The Taliban, an Islamic fundamentalist group that brutally ruled Afghanistan in the late ’90s, has taken over more than half of Afghanistan’s provincial capitals as of yesterday evening, including the country’s second-largest city, Kandahar. Four cities fell to the Taliban’s rule Thursday night alone.
The Taliban’s advance comes months after President Biden announced plans to withdraw all US troops from the country to end the US’ longest-running war. But now, Biden’s sent 7,000 troops back to evacuate the American embassy and US citizens.
- Afghanistan’s capital and largest city, Kabul, is still under government control, along with three other major Afghan cities—but one of those is currently under siege and the rest are being closed in on.
- The Taliban now effectively controls all of southern Afghanistan, and US officials told the NYT that the Biden administration is preparing for the possibility of the Afghan government collapsing within the next month.
One of the many ramifications of the Taliban’s onslaught: It could pour fuel on the illegal drug market.
The “world’s biggest cartel” is getting bigger
Even insurgents need capital to fuel their ventures, and the Taliban’s biggest source of revenue is the drug trade. The organization made $416 million trafficking opium, heroin, and increasingly meth in fiscal year 2020, per the Conversation.
And in the Afghan countryside now under Taliban control, opium poppies are in perpetual superbloom. Afghanistan is the world’s biggest producer of opium, which most heroin is derived from: 84% of all the world’s opium was sourced from the country from 2015–20, per the UN’s World Drug Report.

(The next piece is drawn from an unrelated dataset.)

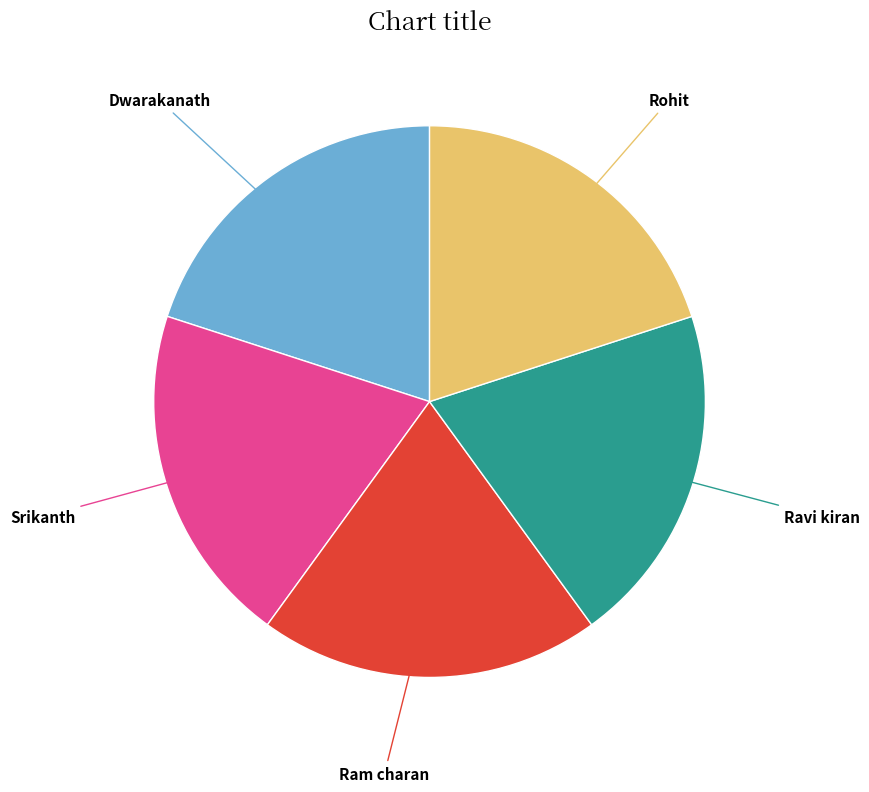

Combined, do Rohit and Ravi kiran account for over 50%?

No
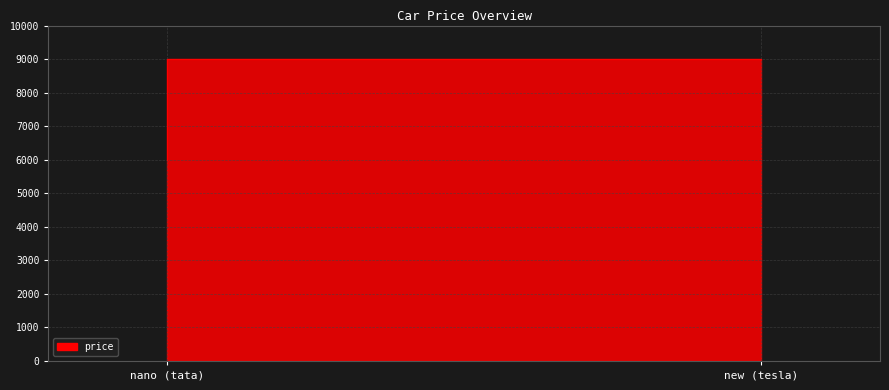

How many data points are less than 8999?

1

- The Taliban has also started peddling meth recently. And ephedra, a plant used to make methamphetamine, grows natively in Afghanistan.
But the Taliban didn’t just beef up its drug supply. It also took over international crossing points to ramp up distribution, gaining access to Tajikistan, Uzbekistan, Turkmenistan, Iran, and Pakistan. From those countries, drugs can be shipped to the rest of the world.
Bottom line: The Taliban’s power grab likely means more heroin and meth will be pushed into the hands of dealers and users around the world.